第266話

 本人は努力しているという感覚もなくて。あっさりと『今日の上手くいった』『上手くいく』自分を捨てることができる。脱皮するように。同じことを反復するのではなく、毎度毎回初めてのように。新しい鮮度を保ち続ける。千回の演奏で千回の感動を得る。


 大きく、権威のあるコンクールであればあるほど、準備に時間はかかる。最も成長する時期、そこに焦点を当てることも。だがどれだけ頑張っても。満足のいく演奏ができても。それを評価するのは第三者。全て失うかもしれない恐怖。全て意味がなかった、と結論づけられてしまう虚無感。それでも。


「このペトロフという会社は——」


 相手に話す間も与えず、そのままグラハムは続ける。捲し立てるようになってしまったので、一旦様子を見ようとも思ったが、熱い視線で見つめられているため話し切ることに。

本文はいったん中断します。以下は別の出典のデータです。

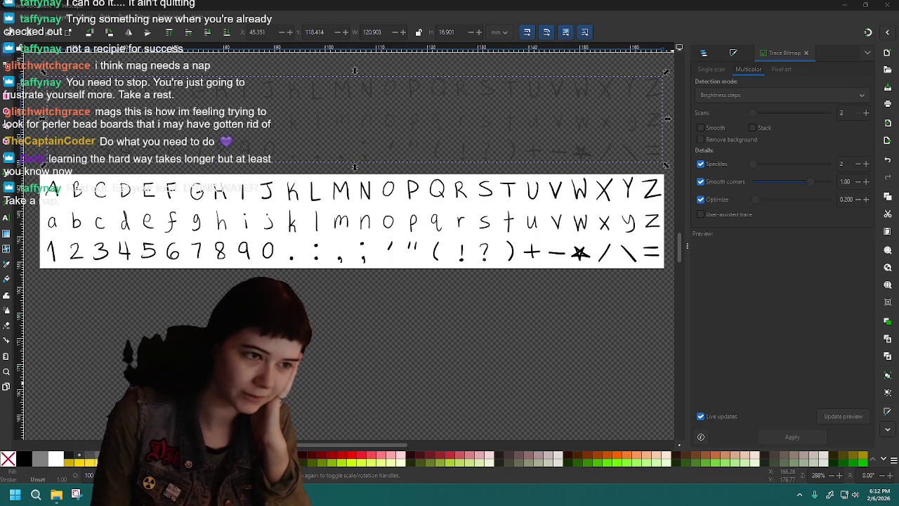
# Start saving drawing.svg and point the save dialog at the F: drive, centred on screen
pyautogui.click(622, 243)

「弦を叩くアクション部分。ヨーロッパのメーカーはだいたいドイツのレンナー社製を使う。元々はペトロフもそうだったが、さらに高みを目指すべく、のちに自社で開発したアクションを使うようになった。賭けだっただろう。最悪、それまで積み上げてきた功績に泥を塗りかねないほどの」


 その後、デトアという老舗木製玩具メーカーのアクションを使ったり、レンナー社のパーツを自社で組み立てたり、以前と同じようにレンナー社のものをそのまま使う、といったように柔軟に対応。その時の最適解を弾き手に届けている。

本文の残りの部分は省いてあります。